- **What is expected**: Go through the records below line by line, counting those that contain the word "elbow"; answer with the count only.

═════ Material provided

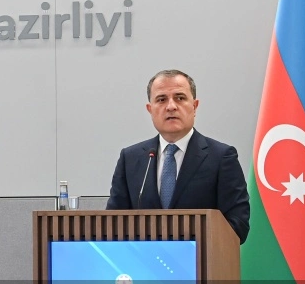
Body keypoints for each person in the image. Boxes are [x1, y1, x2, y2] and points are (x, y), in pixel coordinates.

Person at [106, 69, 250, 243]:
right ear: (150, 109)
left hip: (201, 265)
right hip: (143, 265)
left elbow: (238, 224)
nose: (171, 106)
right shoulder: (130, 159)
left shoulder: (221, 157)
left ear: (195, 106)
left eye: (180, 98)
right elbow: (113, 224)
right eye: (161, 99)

══════════
═════ Material provided

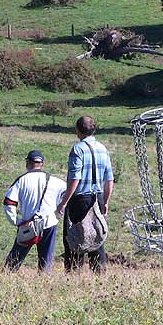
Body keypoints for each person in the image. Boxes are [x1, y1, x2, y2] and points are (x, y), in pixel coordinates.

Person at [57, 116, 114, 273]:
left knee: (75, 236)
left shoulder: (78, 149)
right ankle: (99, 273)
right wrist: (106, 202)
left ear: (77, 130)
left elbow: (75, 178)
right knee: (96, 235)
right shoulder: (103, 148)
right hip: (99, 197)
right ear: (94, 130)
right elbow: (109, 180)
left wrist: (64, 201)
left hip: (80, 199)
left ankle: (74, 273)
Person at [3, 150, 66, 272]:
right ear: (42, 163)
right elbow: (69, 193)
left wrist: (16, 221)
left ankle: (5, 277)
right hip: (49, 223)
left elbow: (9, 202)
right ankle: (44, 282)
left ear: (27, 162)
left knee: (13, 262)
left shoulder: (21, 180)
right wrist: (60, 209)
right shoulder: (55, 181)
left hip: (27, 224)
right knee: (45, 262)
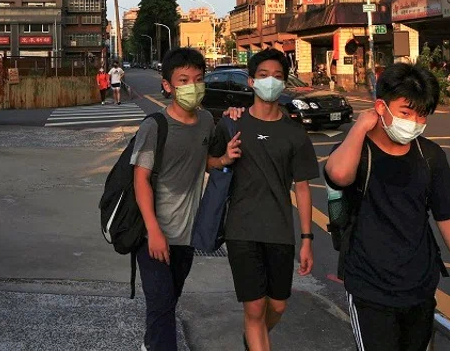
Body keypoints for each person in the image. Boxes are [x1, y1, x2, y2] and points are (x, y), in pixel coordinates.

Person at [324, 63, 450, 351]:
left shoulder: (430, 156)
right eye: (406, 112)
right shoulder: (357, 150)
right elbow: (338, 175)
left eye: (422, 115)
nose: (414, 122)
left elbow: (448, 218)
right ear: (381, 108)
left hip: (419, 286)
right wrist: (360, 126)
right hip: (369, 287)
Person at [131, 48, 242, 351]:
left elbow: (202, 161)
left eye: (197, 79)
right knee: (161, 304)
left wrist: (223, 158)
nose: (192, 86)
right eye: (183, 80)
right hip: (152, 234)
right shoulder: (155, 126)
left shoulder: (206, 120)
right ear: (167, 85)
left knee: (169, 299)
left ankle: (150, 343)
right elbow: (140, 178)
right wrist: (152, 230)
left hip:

══════════

- **Worked solution**: 10